Skip to contents

A simple regex for retaining only a-z, A-Z and 0-9 as well as white space characters, including new lines. This function will remove accented characters, and any non-English characters, punctuation, etc. so it is a heavy-duty approach to cleaning and should be used prudently. If you know that you need to keep accents, try limpiar_non_ascii first, before avoiding these functions altogether.

Usage

limpiar_alphanumeric(data, text_var = mention_content)

Arguments

data

Name of your Data Frame or Tibble object

text_var

Name of your text variable. Can be given as a 'string' or a symbol - should refer to a column inside data

Value

Data frame with the text variable changed in place

Examples

test_df <- data.frame(
text = c(
  "Simple text 123",              # Basic ASCII only
  "Hello!

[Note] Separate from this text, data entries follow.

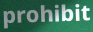
prohibit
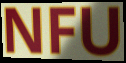
NFU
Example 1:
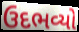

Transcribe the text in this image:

ઉદભવ્યો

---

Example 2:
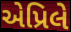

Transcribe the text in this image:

એપ્રિલે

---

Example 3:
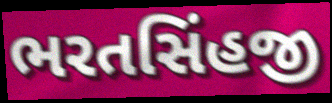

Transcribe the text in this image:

ભરતસિંહજી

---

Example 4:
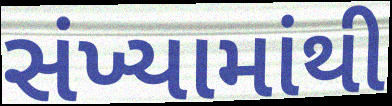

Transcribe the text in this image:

સંખ્યામાંથી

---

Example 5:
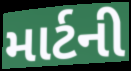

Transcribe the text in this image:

માર્ટની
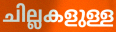
ചില്ലകളുള്ള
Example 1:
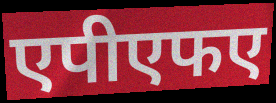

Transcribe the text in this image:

एपीएफए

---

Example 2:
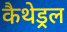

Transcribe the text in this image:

कैथेड्रल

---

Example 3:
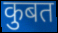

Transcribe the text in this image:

कुबत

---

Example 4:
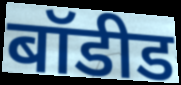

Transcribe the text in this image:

बॉडीड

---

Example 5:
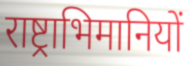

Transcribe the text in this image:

राष्ट्राभिमानियों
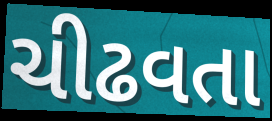
ચીઢવતા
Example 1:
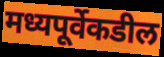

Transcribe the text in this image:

मध्यपूर्वेकडील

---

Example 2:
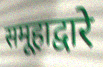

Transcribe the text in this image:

समूहाद्वारे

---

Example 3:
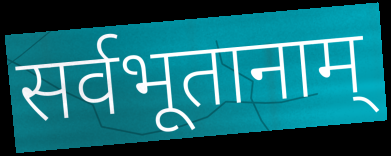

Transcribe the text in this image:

सर्वभूतानाम्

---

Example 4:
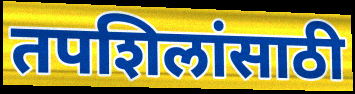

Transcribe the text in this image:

तपशिलांसाठी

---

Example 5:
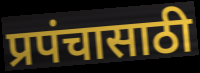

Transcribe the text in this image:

प्रपंचासाठी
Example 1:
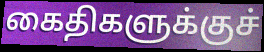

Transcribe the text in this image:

கைதிகளுக்குச்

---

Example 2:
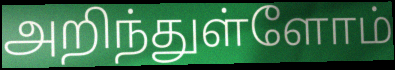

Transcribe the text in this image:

அறிந்துள்ளோம்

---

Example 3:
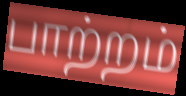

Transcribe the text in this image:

பாற்றம்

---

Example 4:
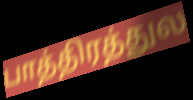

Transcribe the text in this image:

பாத்திரத்துல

How are you? 😊 🌟",    # ASCII + punctuation + emojis
  "café München niño",            # Latin-1 accented characters
  "#special@chars&(~)|[$]",       # Special characters and symbols
  "混合汉字と日本語 → ⌘ £€¥"      # CJK characters + symbols + arrows
)
)

limpiar_alphanumeric(test_df, text)
#>                  text
#> 1     Simple text 123
#> 2 Hello How are you  
#> 3      caf Mnchen nio
#> 4        specialchars
#> 5